Bitsets and Binary

rgchris · May 28, 2018, 8:50pm

With the divergence of STRING! and BINARY! you have two similarly diverging needs of BITSET!

For STRING!—matching character sequences including higher unicode values:

dashes: charset ["-" "–" "—"]

For BINARY!—matching byte ranges:

upper: charset [128 - 255]

However, there are situations where it'd be desirable to mix usages, for example where UTF-8 sequences are delimited by certain byte sequences:

parse some-stream [2 upper some dashes]

Presumably some-stream would be BINARY! as there'd be no non-UTF-8 higher byte sequences in STRING!

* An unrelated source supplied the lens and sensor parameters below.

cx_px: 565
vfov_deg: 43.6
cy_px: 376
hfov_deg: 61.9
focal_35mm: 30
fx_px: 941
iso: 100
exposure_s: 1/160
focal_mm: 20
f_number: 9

hostilefork · June 3, 2018, 12:24am

I guess I had thought that whether you were parsing a BINARY! or an ANY-STRING! would provide the interpretation. But you are right that when parsing a BINARY! one might want the codepoint interpretation vs. the byte interpretation.

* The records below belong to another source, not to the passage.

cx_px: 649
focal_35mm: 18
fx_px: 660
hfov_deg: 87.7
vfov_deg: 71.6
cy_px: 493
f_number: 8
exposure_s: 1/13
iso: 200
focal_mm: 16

There's really only two avenues of solution: a PARSE keyword to distinguish the usage, or a datatype distinction (byteset!)? I have a vague feeling this is an esoteric problem for which PARSE's oddity should be paying the tax, and it should be a PARSE keyword...maybe even something strange like being able to go INTO a BINARY! from a string parse or vice versa, switching the interpretation mode?